Wrzesińska Barbara, Wieczorek Przemysław, Obrępalska-Stęplowska Aleksandra
Interdepartmental Laboratory of Molecular Biology, Institute of Plant Protection - National Research Institute, Władysława Węgorka 20 St, 60-318, Poznań, Poland.
Interdepartmental Laboratory of Molecular Biology, Institute of Plant Protection - National Research Institute, Władysława Węgorka 20 St, 60-318, Poznań, Poland.
J Virol Methods. 2016 Nov;237:179-186. doi: 10.1016/j.jviromet.2016.09.011. Epub 2016 Sep 19.

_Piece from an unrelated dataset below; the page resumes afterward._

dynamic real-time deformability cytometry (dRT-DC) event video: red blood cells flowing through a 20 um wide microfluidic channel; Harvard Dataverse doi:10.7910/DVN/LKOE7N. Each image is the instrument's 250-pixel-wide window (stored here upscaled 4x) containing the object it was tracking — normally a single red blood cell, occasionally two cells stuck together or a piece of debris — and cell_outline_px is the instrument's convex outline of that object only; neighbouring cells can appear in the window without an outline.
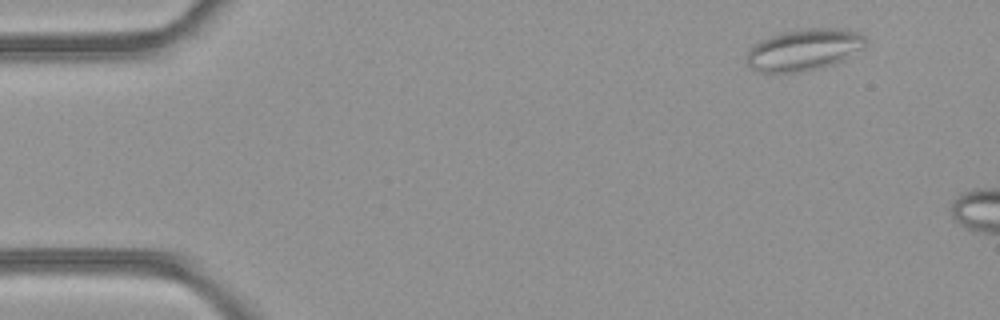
{"species": "common noctule bat (a hibernating species)", "species_latin": "Nyctalus noctula", "temperature_condition": "room temperature", "stored_images_in_passage": 5, "camera_frame_rate_fps": 3000, "um_per_image_px": 0.085, "animal": {"sex": "female", "body_mass_g": 21.9}, "frame": {"image": 1, "passage_image": 1, "time_ms": 0.0, "image_size_px": [1000, 320], "cell_outline_px": [[868, 40], [860, 48], [840, 60], [832, 64], [820, 68], [800, 72], [756, 72], [748, 64], [748, 52], [752, 44], [760, 40], [784, 32], [808, 28], [836, 28], [860, 32]], "centroid_in_image_um": [68.31, 4.22], "position_along_channel_um": 16.7, "area_um2": 28.38}}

Full-length cDNA clones of Peanut stunt virus strain P (PSV-P) were constructed and introduced into Nicotiana benthamiana plants via Agrobacterium tumefaciens. The cDNA fragments corresponding to three PSV genomic RNAs and satellite RNA were cloned into pGreen binary vector between Cauliflower mosaic virus (CaMV) 35S promoter and nopaline synthase (NOS) terminator employing seamless recombinational cloning system. The plasmids were delivered into A. tumefaciens, followed by infiltration of hosts plants. The typical symptoms on systemic leaves of infected plants similar to those of wild-type PSV-P were observed. The presence of the virus was confirmed by means of RT-PCR and Western blotting. Re-inoculation to N. benthamiana, Phaseolus vulgaris, and Pisum sativum resulted in analogous results. Generation of infectious clones of PSV-P enables studies on virus-host interaction as well as revealing viral genes functions.

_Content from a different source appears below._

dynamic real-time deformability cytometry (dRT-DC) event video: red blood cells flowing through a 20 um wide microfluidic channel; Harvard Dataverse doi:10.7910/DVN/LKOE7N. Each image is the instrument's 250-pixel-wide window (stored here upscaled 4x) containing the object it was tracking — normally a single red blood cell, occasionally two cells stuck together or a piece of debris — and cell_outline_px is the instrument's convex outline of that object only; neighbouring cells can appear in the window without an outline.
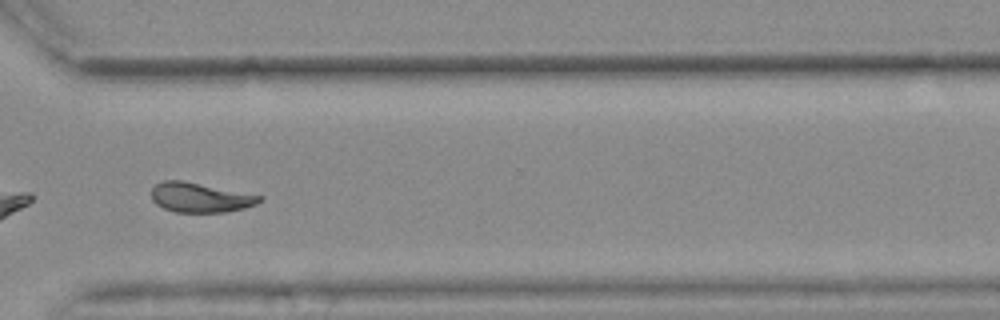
{"species": "common noctule bat (a hibernating species)", "species_latin": "Nyctalus noctula", "temperature_condition": "warm", "stored_images_in_passage": 33, "camera_frame_rate_fps": 3000, "um_per_image_px": 0.085, "animal": {"sex": "female", "body_mass_g": 25.1}, "frame": {"image": 1, "passage_image": 28, "time_ms": 9.0, "image_size_px": [1000, 320], "cell_outline_px": [[264, 200], [256, 204], [244, 208], [224, 212], [176, 212], [164, 208], [156, 204], [152, 200], [152, 188], [156, 184], [164, 180], [180, 180], [264, 196]], "centroid_in_image_um": [17.03, 16.79], "position_along_channel_um": 353.6, "area_um2": 18.55}, "authors_computed_cell_mechanics": {"area_um2": 18.6116, "velocity_mm_per_s": 3.6488, "shape_relaxation_time_tau1_ms": null, "shape_relaxation_time_tau2_ms": 5.6417, "deformation_change_tau1": null, "deformation_change_tau2": 0.1031}}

构建了花生矮化病毒P株系(PSV-P)的全长cDNA克隆,并通过根癌农杆菌将其导入本氏烟草植株中。利用无缝重组克隆系统,将与PSV三个基因组RNA及卫星RNA对应的cDNA片段克隆到位于花椰菜花叶病毒(CaMV)35S启动子和胭脂碱合酶(NOS)终止子之间的pGreen双元载体中。将质粒导入根癌农杆菌,随后对寄主植物进行浸润接种。在受感染植株的系统叶上观察到了与野生型PSV-P相似的典型症状。通过RT-PCR和蛋白质免疫印迹法证实了病毒的存在。再次接种到本氏烟草、菜豆和豌豆上也得到了类似结果。PSV-P感染性克隆的产生有助于研究病毒与寄主的相互作用以及揭示病毒基因的功能。